» Selected passage
— begin —
Rising housing costs have triggered a wave of displacement in Mexico City’s Centro Histórico. But residents are finding creative ways to resist.
MEXICO CITY—The Trevi is a six-story apartment building overlooking Alameda Central, an iconic park in Mexico City’s Centro Histórico neighborhood. On its ground floor there’s a time-worn little Italian restaurant, Cafetería Trevi, from which the building takes its unofficial name. With its red-vinyl banquettes and vintage neon signage, Cafetería Trevi looks like a time capsule of Mexico City’s past. But since last year it’s become the epicenter of a battle over the neighborhood’s—and the city’s—future.
The fight began in March 2018, when the Trevi’s current owner told the tenants of the building’s 24 apartments, four storage units, and six storefronts that the building was going to be sold and they would all have to move out. For the past year, the restaurant and a handful of upstairs tenants have been fighting their eviction, determined to hold on to their imperiled corner of working-class Mexico City.
The Trevi residents resisting displacement are not alone: With its aging housing stock and shrinking public housing investment, Mexico City has become Latin America’s most expensive city, based on relative cost of living. The Economist Intelligence Unit’s 2017 Worldwide Cost of Living Survey found Mexico City had the fastest rise in the relative cost of living (up 23 percent) out of 133 cities surveyed.
The jump in property costs has triggered a wave of gentrification in several neighborhoods, as well as fierce disputes between longtime residents and building owners. Across the city, roughly 2,000 evictions take place every year. Neighborhood displacement can be a violent process. Since 2014, academics have seen an increase in violent evictions, which can involve hundreds of granaderos—riot cops—who arrive to evict residents, often without an official eviction notice from the courts. Geocomunes, a collective of geographers, mapped 63 violent evictions in central neighborhoods between 2014 and 2018.
While the city’s new mayor, Claudia Sheinbaum, disbanded the riot police in December 2018, they appeared to be present at an eviction in the Juárez neighborhood in May 2019.
— end —
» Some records
— begin —
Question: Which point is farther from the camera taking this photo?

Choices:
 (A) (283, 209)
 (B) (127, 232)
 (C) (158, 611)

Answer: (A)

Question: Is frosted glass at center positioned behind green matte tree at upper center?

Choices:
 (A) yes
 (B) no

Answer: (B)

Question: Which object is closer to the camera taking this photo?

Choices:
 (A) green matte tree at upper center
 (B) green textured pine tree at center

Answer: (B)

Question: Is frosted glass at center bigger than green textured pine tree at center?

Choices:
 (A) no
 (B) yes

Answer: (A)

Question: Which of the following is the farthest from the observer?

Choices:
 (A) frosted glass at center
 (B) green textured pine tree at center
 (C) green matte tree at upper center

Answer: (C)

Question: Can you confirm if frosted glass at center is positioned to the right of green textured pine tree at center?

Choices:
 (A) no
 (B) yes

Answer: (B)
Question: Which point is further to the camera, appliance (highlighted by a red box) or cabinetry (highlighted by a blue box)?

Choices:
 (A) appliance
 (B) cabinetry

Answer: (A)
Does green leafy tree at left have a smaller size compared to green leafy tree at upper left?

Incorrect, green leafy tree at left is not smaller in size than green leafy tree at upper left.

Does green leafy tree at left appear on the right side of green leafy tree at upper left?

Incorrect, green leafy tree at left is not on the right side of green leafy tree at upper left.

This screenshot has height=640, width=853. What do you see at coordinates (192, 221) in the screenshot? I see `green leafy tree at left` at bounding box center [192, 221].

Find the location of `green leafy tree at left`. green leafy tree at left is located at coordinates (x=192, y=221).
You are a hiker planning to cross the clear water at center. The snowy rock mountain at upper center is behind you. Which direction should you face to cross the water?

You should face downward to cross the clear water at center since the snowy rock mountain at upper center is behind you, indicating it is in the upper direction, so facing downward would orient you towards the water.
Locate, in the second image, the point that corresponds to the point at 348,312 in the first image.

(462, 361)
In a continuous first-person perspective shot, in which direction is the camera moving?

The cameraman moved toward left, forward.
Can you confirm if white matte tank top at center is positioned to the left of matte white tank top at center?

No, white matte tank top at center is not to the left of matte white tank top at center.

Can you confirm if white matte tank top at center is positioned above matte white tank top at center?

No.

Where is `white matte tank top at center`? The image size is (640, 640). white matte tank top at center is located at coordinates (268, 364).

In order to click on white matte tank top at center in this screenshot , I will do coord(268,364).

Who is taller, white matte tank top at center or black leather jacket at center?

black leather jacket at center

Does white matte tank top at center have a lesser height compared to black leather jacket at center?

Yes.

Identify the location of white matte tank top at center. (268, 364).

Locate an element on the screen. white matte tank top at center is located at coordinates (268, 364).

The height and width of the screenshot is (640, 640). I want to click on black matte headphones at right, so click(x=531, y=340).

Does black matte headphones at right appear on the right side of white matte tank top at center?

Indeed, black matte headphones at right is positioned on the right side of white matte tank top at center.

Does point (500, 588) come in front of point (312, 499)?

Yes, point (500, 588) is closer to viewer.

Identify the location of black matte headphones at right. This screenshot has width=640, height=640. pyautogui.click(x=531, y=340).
— end —
» To be done
1. Answer these questions about the Mexico City housing text:
(a) How many apartments are in the Trevi building?
(b) How many violent evictions in central neighborhoods did Geocomunes map between 2014 and 2018?
(c) In what month and year did Claudia Sheinbaum disband the riot police?
2. From the Mexico City housing text, return the part that begins with the words containing "Rising housing costs" and ends with "neighborhood’s—and the city’s—future.".
The data are separate material with no connection to the text.

» Per-task outputs
1.
(a) 24
(b) 63
(c) December 2018

2.
Rising housing costs have triggered a wave of displacement in Mexico City’s Centro Histórico. But residents are finding creative ways to resist.
MEXICO CITY—The Trevi is a six-story apartment building overlooking Alameda Central, an iconic park in Mexico City’s Centro Histórico neighborhood. On its ground floor there’s a time-worn little Italian restaurant, Cafetería Trevi, from which the building takes its unofficial name. With its red-vinyl banquettes and vintage neon signage, Cafetería Trevi looks like a time capsule of Mexico City’s past. But since last year it’s become the epicenter of a battle over the neighborhood’s—and the city’s—future.